Термин
Ямвлиху мы во многом обязаны существованием нынешней западной мистериальной традиции. Его идеи проникли и в христианство. Ямвлих отстаивает ритуал определенного типа, в котором производятся манипуляции с символами божественных сил (физическими объектами), призванные воспроизвести некие архетипические мифологические истории. Так, традиционное жертвоприношение можно истолковать как «инсценировку» мифа об апофеозе – скажем, о самосожжении Геркулеса на костре. Теургист использует физический ритуал, чтобы загрузить свое сознание мифологическими идеями, выраженными в ритуальных действиях. К сожалению, у нас недостаточно информации о том, как выглядел эллинистический теургический ритуал[189]. Но его можно реконструировать на основе того, что мы видим в магических практиках, не относящихся к неоплатонической традиции. Один из примеров – теофагия, практика, работающая в мире мифов и метафор. Теофагия – это ритуализированное поедание бога в символическом или мистическом смысле. Это распространенный ритуал и, как нам кажется, у него не один источник, он возник независимо во многих местах. Возможно, генетически он связан с другим распространенным ритуалом – жертвоприношением. В жертвоприношении предмет (часто пищевая субстанция) ритуально уничтожается (зачастую сжигается) и передается нужному богу. Нередко в качестве жертвы выступают животные, так как они представляют определенную ценность. От сжигания животного до пикника на природе – один шаг, и во многих культурах жертвоприношения превратились именно в нечто подобное. Когда участники церемонии отведывают приготовленной пищи, жертвоприношение превращается в ритуал причастия, в котором боги и люди едят вместе. Тот факт, что не все жертвоприношения включают в себя причастие, может указывать на более позднее добавление данного обряда. Например, древние греки полностью сжигали пожертвование, так что это была искупительная жертва[190]. Причастие не есть теофагия – пища принадлежит богам и людям одновременно, но не отождествляется ни с теми, ни с другими.
Теофагия имеет место, когда верующий явно идентифицирует еду как бога или, по крайней мере, как символ бога. Например, в католическом причастии хлеб отождествляется с Христом: «Сие есть тело мое». В других видах причастия такое отождествление присутствует в различной степени. Например, в ритуале причастия, при котором присутствовал я, священнослужитель предлагал хлеб и вино, поясняя, что они напоминают нам о Тайной Вечере, но символизируют не личность божества, а сообщество, которое собралось во имя этого божества. Таким образом, мы ели абстрактную идею, а не бога. Среди других ритуалов теофагии можно назвать обряд народа йоруба, реконструированный и описанный Яном Фрайзом в книге «Визуальная магия». В этом ритуале жрец молится на чашу с жидкостью и призывает в нее своих богов, затем выпивает жидкость, впуская их внутрь[191].

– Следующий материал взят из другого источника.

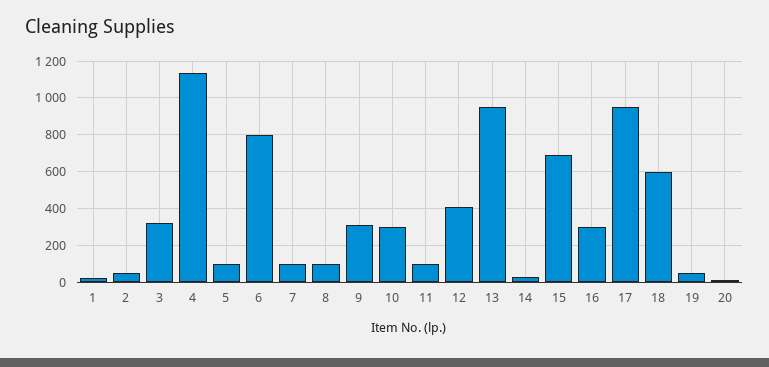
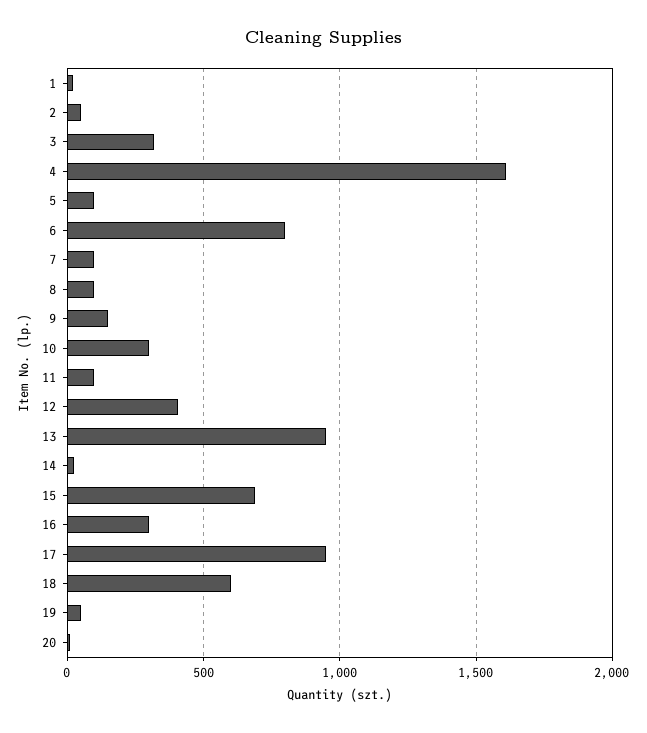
4: 1150 -> 1600
9: 300 -> 150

В отличие от некоторых форм практической магии, разработанных для преодоления бесполезных кодов, эти ритуалы работают в рамках установленных кодов, формируя новые метафорические связи. Код поедания особенно силен. Когда в литературе описывается, как персонажи едят, это означает, что между ними существует какая-то общность. По тому, как протекает процесс принятия пищи, можно предсказать, насколько хорошо эта общность будет работать. Поедание – это еще и акт агрессии, а также акт превращения и присвоения. Когда мы поедаем пищу, она становится частью нас самих, тем, чем мы завладеваем навечно. Поцелуи, оральный секс, улыбка, показывание языка – все эти действия связаны с идеей поедания и превращения. Поедание также разрушает границы между внутренним и внешним. В процессе еды внешнее становится внутренним. В этом отношении поедание действует в рамках метафоры «внешнее – это другой, внутреннее – это я» и способствует включению высшего Иного в собственное «Я».